## TASKS AND EXERCISES
- A) Print the revenue recognition policy text between "We recognize revenues" and "that performance obligation.", inclusive.
- B) According to the revenue recognition policy text, when are foreseeable losses recognized?
- C) Condense the paragraph of the revenue recognition policy text that begins "We recognize revenues received" into a shorter version that keeps its main facts.

START DOCUMENT EXTRACT

Revenue. In general, we recognize revenue when the amount of revenue can be reliably measured, it is probable that future economic benefits will flow to us, where there is evidence of an arrangement, when the selling price is fixed or determinable, and when specific criteria have been met or there are no significant remaining performance obligations for each of our activities as described below. Foreseeable losses, if any, are recognized in the year or period in which the loss is determined.

 

We earn revenue through the development and maintenance of custom-built software.

 

We recognize revenues received from the development and maintenance of custom-built software and other professional services provided upon the satisfaction of our performance obligation in an amount that reflects the consideration to which we expect to be entitled in exchange for those services. Performance obligations can be satisfied either at a single point in time or over time. For those performance obligations that are satisfied at a single point in time, the revenue is recognized at that time. For each performance obligation satisfied over time, we recognize revenue by measuring the progress toward complete satisfaction of that performance obligation.

END DOCUMENT EXTRACT
START DATA EXTRACT

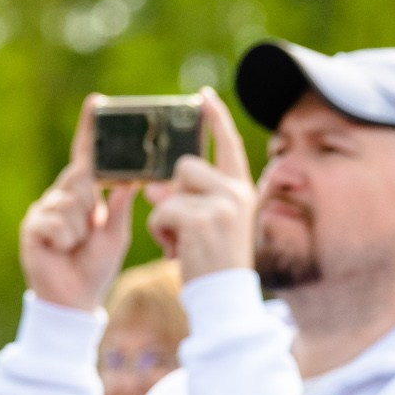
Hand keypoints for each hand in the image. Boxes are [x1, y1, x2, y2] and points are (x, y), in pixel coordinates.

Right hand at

END DATA EXTRACT

## SOLUTIONS FOR EACH TASK
- A)
We recognize revenues received from the development and maintenance of custom-built software and other professional services provided upon the satisfaction of our performance obligation in an amount that reflects the consideration to which we expect to be entitled in exchange for those services. Performance obligations can be satisfied either at a single point in time or over time. For those performance obligations that are satisfied at a single point in time, the revenue is recognized at that time. For each performance obligation satisfied over time, we recognize revenue by measuring the progress toward complete satisfaction of that performance obligation.

- B) Foreseeable losses are recognized in the year or period in which the loss is determined.

- C) Revenue from developing and maintaining custom-built software and from other professional services is recognized when the performance obligation is satisfied. The amount reflects the consideration expected in exchange for those services. Obligations satisfied at a single point in time have their revenue recognized at that time. Obligations satisfied over time have their revenue recognized by measuring progress toward complete satisfaction.